▶ Given records:
#####
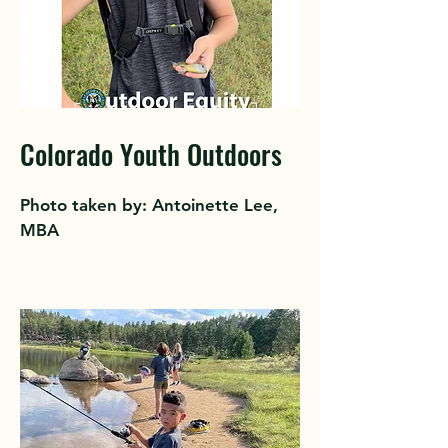
Colorado Youth Outdoors
Photo taken by: Antoinette Lee,
MBA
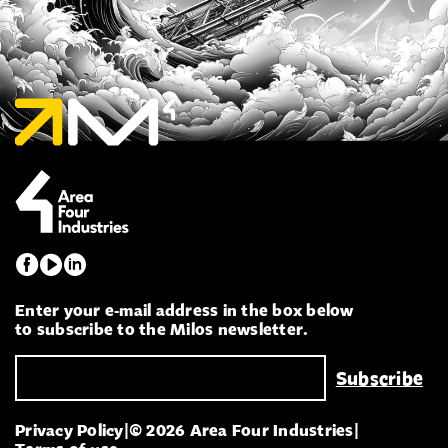
Enter your e-mail address in the box below
to subscribe to the Milos newsletter.
Privacy Policy
|
© 2026 Area Four Industries
|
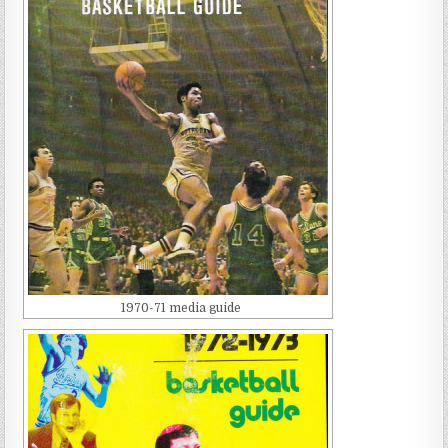
1970-71 media guide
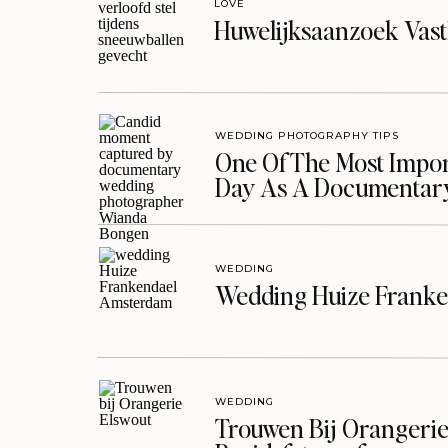
LOVE
Huwelijksaanzoek Vast
WEDDING PHOTOGRAPHY TIPS
One Of The Most Import
Day As A Documentar
WEDDING
Wedding Huize Franke
WEDDING
Trouwen Bij Orangerie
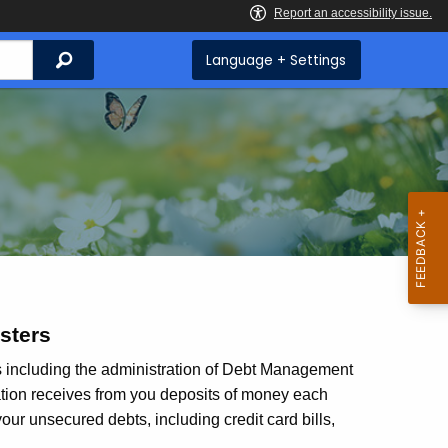
Search
Language + Settings
sters
es including the administration of Debt Management
ation receives from you deposits of money each
our unsecured debts, including credit card bills,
#####
Give the text read from all the records as a JSON list of strings, one string per line, with blank lines left out. Leave the picture markers out of the answer.

[
  "Colorado Youth Outdoors",
  "Photo taken by: Antoinette Lee,",
  "MBA",
  "Enter your e-mail address in the box below",
  "to subscribe to the Milos newsletter.",
  "Privacy Policy",
  "|",
  "© 2026 Area Four Industries",
  "|",
  "1970-71 media guide",
  "LOVE",
  "Huwelijksaanzoek Vast",
  "WEDDING PHOTOGRAPHY TIPS",
  "One Of The Most Import",
  "Day As A Documentar",
  "WEDDING",
  "Wedding Huize Franke",
  "WEDDING",
  "Trouwen Bij Orangerie",
  "Search",
  "Language + Settings",
  "sters",
  "es including the administration of Debt Management",
  "ation receives from you deposits of money each",
  "our unsecured debts, including credit card bills,"
]